Karena itu, diperlukan regulasi yang kuat agar pembangunan tetap berjalan tanpa mengorbankan keberadaan serta hak masyarakat adat.

“Selama ini persoalan muncul ketika ada benturan antara kepentingan pembangunan, khususnya kepentingan ekonomi yang mengelola sumber daya alam, dengan wilayah adat. Kadang-kadang masyarakat adat selalu kalah, sehingga mereka bisa terpinggirkan, tergerus, bahkan hilang. Ini yang tidak kita inginkan,” tegasnya.

Tak Melemahkan Otonomi Khusus

Doli menegaskan RUU Masyarakat Adat tidak dimaksudkan untuk melemahkan ataupun bertentangan dengan regulasi lain, termasuk Undang-Undang Otonomi Khusus.

Menurutnya, seluruh regulasi tersebut justru harus disinergikan sesuai dengan kedudukan dan ruang lingkup pengaturannya.

“Undang-undang ini tidak ada kaitannya dengan pelemahan undang-undang yang lain, apalagi otonomi khusus. Justru nanti bisa disinergikan,” jelas Doli.

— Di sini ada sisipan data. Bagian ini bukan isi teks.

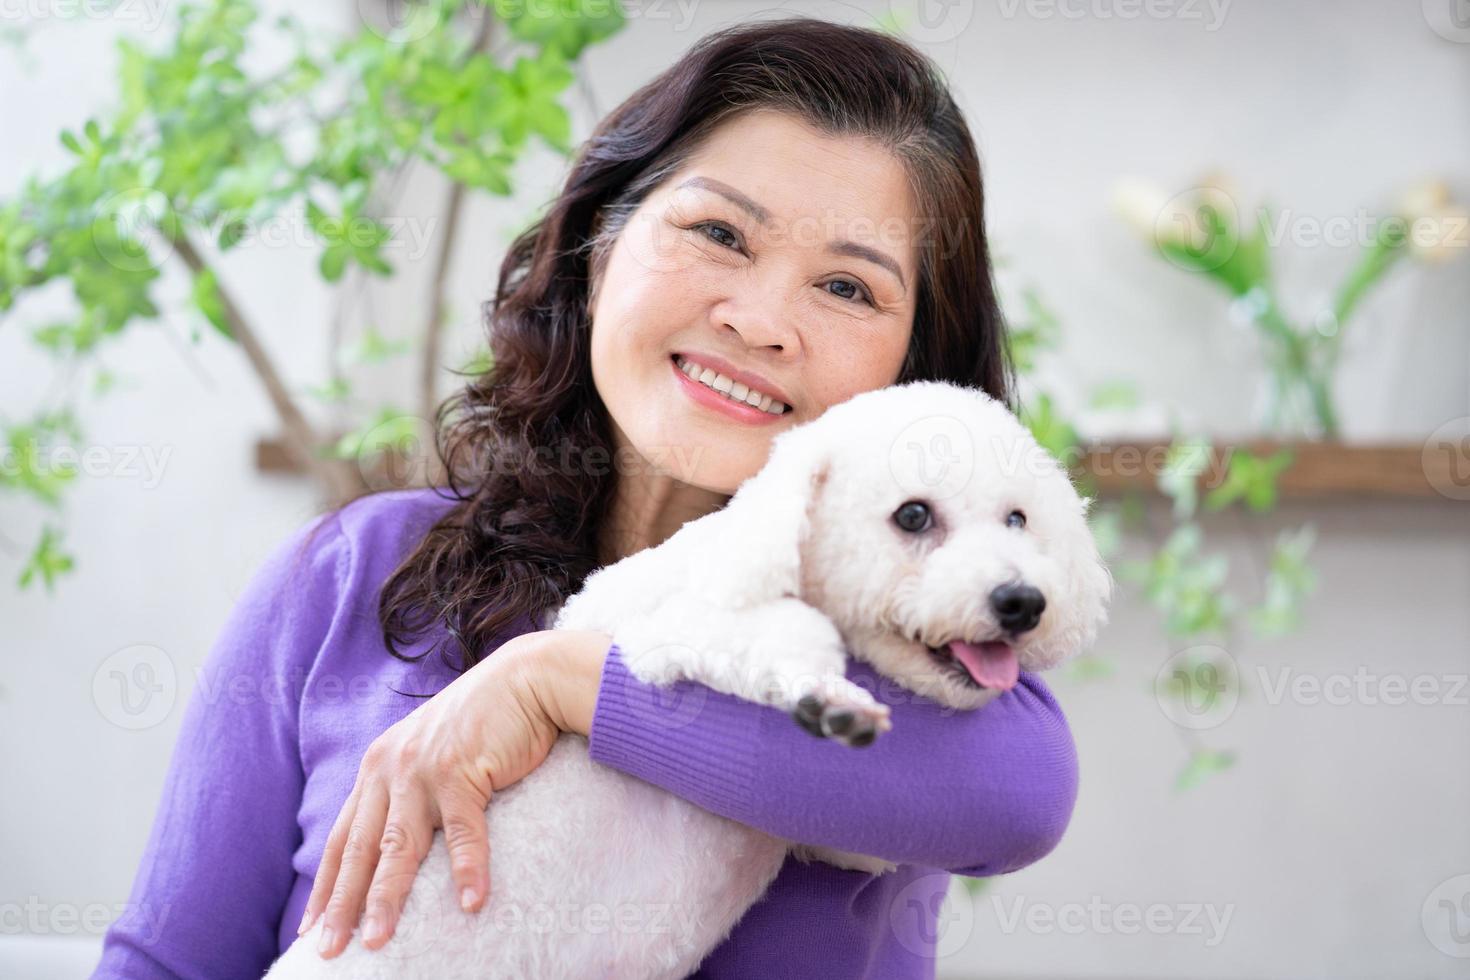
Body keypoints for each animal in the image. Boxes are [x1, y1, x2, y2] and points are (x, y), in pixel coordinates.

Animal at [267, 382, 1111, 980]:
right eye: (912, 516)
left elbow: (855, 846)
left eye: (1018, 520)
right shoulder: (654, 633)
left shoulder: (817, 837)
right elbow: (778, 633)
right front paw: (826, 694)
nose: (1021, 602)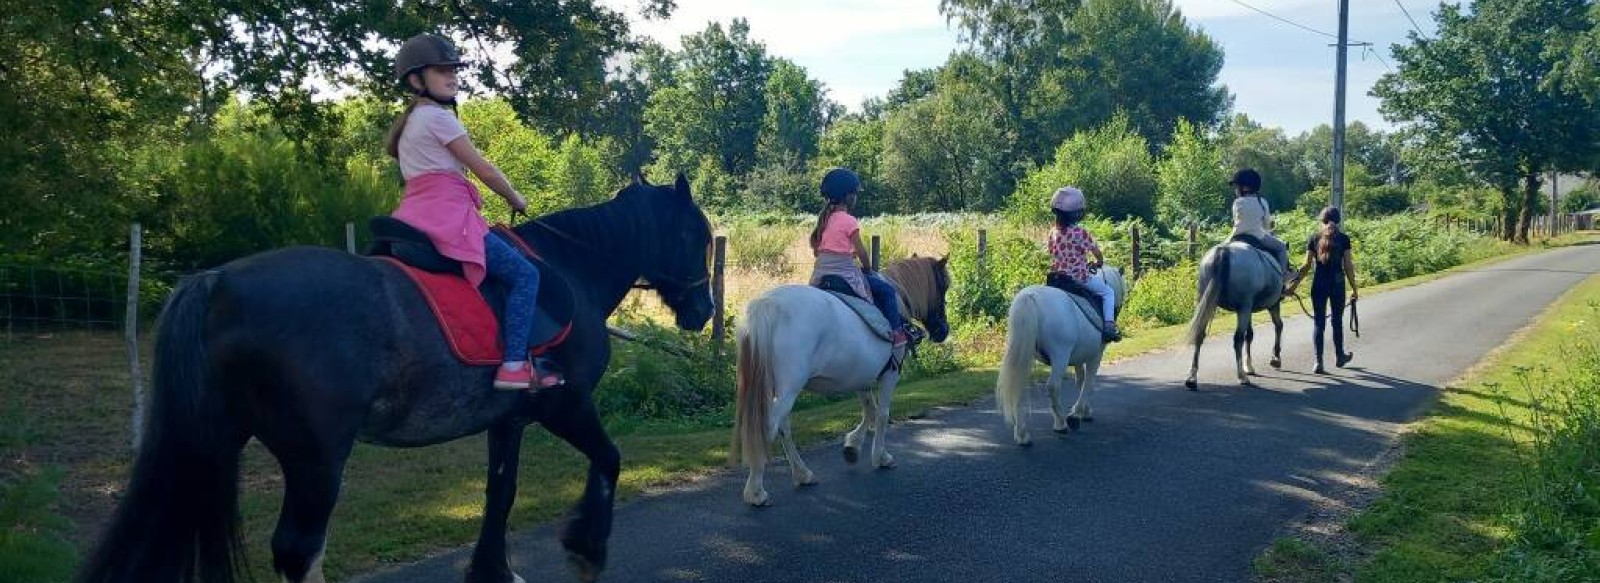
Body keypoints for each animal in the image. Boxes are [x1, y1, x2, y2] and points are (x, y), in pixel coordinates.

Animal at [78, 172, 716, 583]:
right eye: (698, 237)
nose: (704, 310)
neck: (571, 269)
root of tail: (218, 282)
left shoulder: (509, 418)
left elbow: (501, 492)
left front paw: (492, 571)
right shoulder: (568, 405)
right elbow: (609, 461)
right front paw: (586, 549)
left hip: (216, 443)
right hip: (315, 458)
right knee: (298, 550)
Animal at [732, 256, 947, 506]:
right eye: (943, 287)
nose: (943, 331)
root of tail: (767, 305)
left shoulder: (861, 377)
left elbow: (870, 411)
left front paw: (852, 447)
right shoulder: (890, 374)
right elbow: (882, 415)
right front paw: (880, 457)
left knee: (782, 427)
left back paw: (802, 474)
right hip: (788, 390)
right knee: (770, 426)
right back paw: (756, 490)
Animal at [992, 269, 1132, 445]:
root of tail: (1030, 297)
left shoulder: (1079, 358)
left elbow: (1080, 381)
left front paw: (1085, 411)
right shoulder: (1096, 355)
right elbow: (1089, 383)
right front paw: (1077, 413)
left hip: (1023, 355)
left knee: (1019, 387)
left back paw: (1022, 434)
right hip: (1060, 356)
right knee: (1053, 387)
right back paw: (1060, 423)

Ia menyebutkan, RUU Masyarakat Adat berlaku secara nasional, sementara regulasi otonomi khusus merupakan aturan yang bersifat khusus atau lex specialis bagi daerah tertentu, termasuk Aceh dan Papua.

“Jadi, semua undang-undang nasional harusnya bersinergi dengan undang-undang yang lebih lex specialis,” katanya.

Doli berharap pembahasan RUU Masyarakat Adat dapat menghasilkan regulasi yang memberikan kepastian hukum bagi masyarakat adat sekaligus menciptakan keseimbangan antara kepentingan pembangunan nasional dan perlindungan hak-hak masyarakat adat di seluruh Indonesia.